● TEXT UNDER STUDY:

# Puffer Fish



## Parallaxus (Apr 21, 2014)

Greetings,
I'm new to Puffer Fish, but have a background in keeping Mbuna Cichlids.

I have a new cylced 65 gal (3 foot) tank ready for some Puffers.
I'm having a difficult time figuring out what type of Puffer to go with.
Green Spotted? Figure Eight? or other?

I'd like to have 3 or 4 of them in my tank, and it would be really nice if I could get some other fish in there as well.
I'm cool with going Brackish or Freshwater.

From my research it seems that 'Figure 8 Puffer fish' are the best selection for my needs.

Thoughts/ideas?


----------



## Wiccandove (May 19, 2012)

I have some experience with dwarf puffers - Indian Dwarf puffers and Red-eye puffers. In general puffers are not community fish, most of them don't even like each others company. Amazon puffers aka South American Puffers are an exception to this rule.

Figure 8's are brackish, as are Green Spotted puffers. In general tank mates with puffer fish would not be recommended. There are always people who claim they have community fish with their puffers and have had no problems, however it's a gamble and I highly suggest you do a species only tank.

Feeding is important with puffers - live snails are a must as well as other shelled creatures (shrimps) because puffers teeth always grow and need to be kept in check. Larger puffer species may even need teeth trims. The dwarf species do not need teeth trims because they suck the snail out of the shell instead of biting through it.

In addition they will need frozen or live food such as blood worms, blackworms and mysis shrimp - puffers do not eat pellets or flake. My red-eye has learned to eat freeze dried blackworms but it took me months to do it.

Puffers are also considered scaleless fish so keep that in mind if you ever have to treat your tank with anything, they can be very sensitive.


----------



## Parallaxus (Apr 21, 2014)

Hi Wiccandove,
Thanks so much for taking the time to help educate me on Puffer Fish.
It's definitely going to be a big departure from the Mbuna I'm used to caring for, but I think I'm up for the challenge.

But first, more research!

Cheers


----------

● QUESTIONS:
A - Write out the part of the puffer fish thread from "# Puffer Fish" to "to go with.".
B - Translate this sentence from the puffer fish thread into Spanish: "In general tank mates with puffer fish would not be recommended."
C - List each specific kind of puffer named in the puffer fish thread, counting a kind with two names only once.

● DATA PROVIDED:
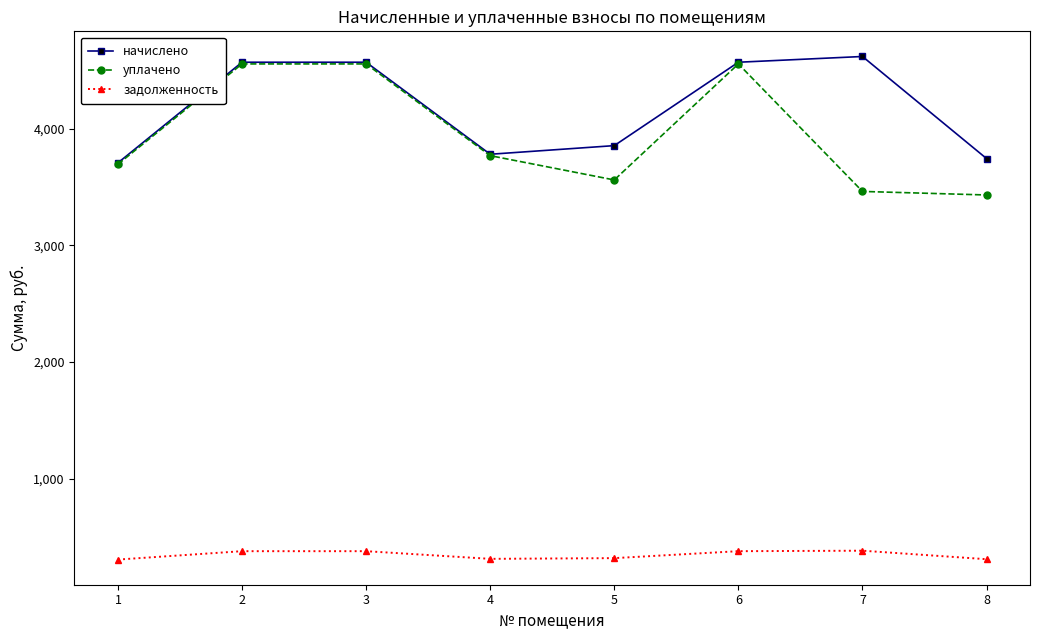

What is the maximum value shown in the chart?

4617.0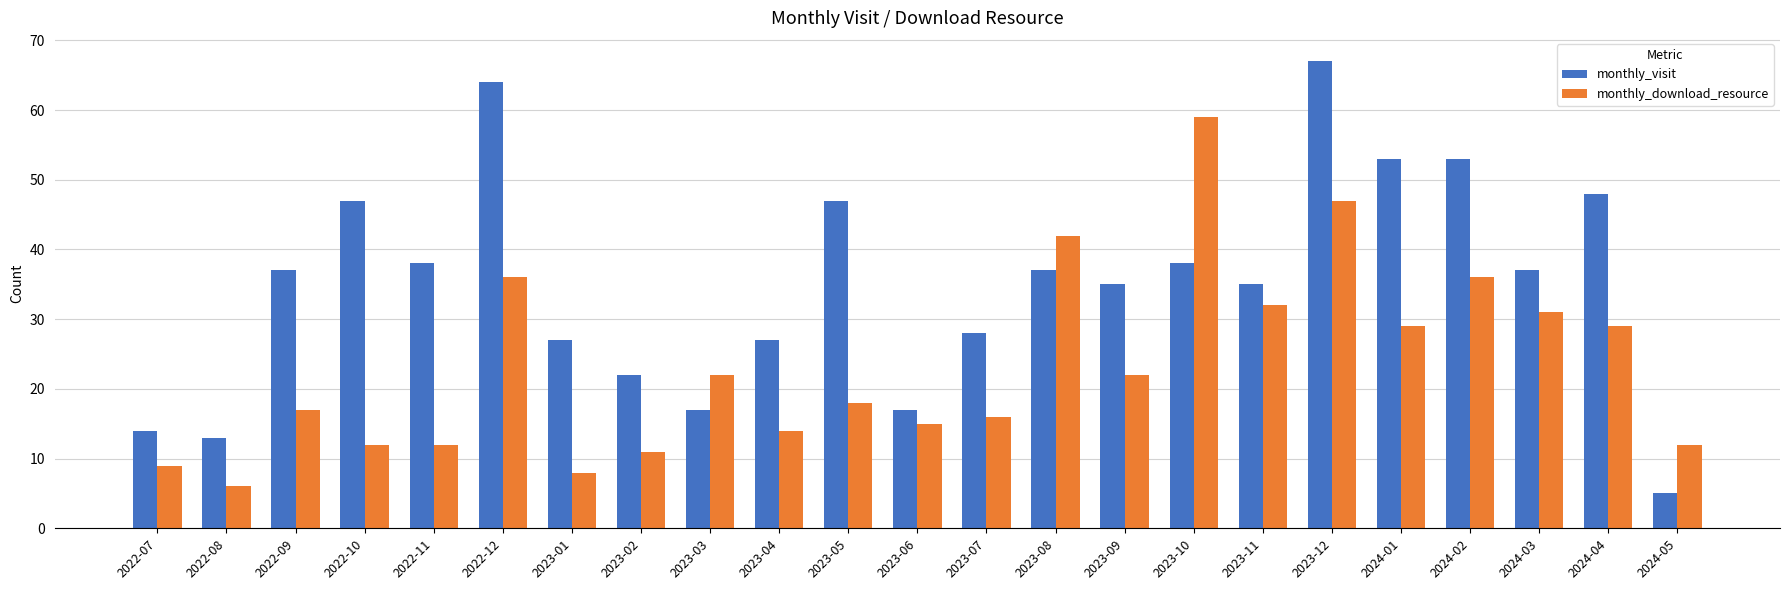

Rank the series by their maximum value, from lowest to highest.

monthly_download_resource, monthly_visit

● RESPONSES IN ORDER:
A -
# Puffer Fish



## Parallaxus (Apr 21, 2014)

Greetings,
I'm new to Puffer Fish, but have a background in keeping Mbuna Cichlids.

I have a new cylced 65 gal (3 foot) tank ready for some Puffers.
I'm having a difficult time figuring out what type of Puffer to go with.

B - En general, no se recomendaría tener compañeros de acuario con los peces globo.

C -
- Green Spotted puffer
- Figure Eight (Figure 8) puffer
- Indian Dwarf puffer
- Red-eye puffer
- Amazon puffer (South American Puffer)